**About this task**
No picture belongs in the copy. Repeat each line below exactly.

**Data**
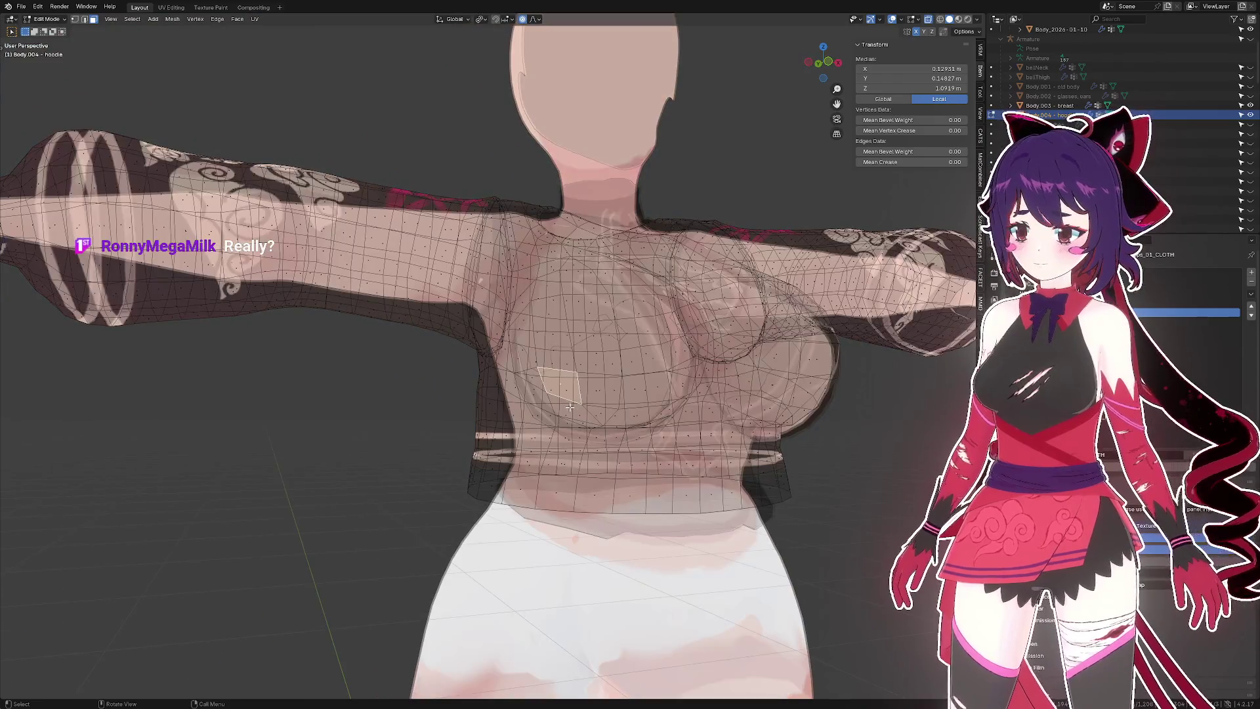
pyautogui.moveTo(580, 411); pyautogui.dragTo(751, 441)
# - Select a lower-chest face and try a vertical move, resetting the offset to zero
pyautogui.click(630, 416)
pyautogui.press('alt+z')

**Answer space**
pyautogui.moveTo(580, 411); pyautogui.dragTo(751, 441)
# - Select a lower-chest face and try a vertical move, resetting the offset to zero
pyautogui.click(630, 416)
pyautogui.press('alt+z')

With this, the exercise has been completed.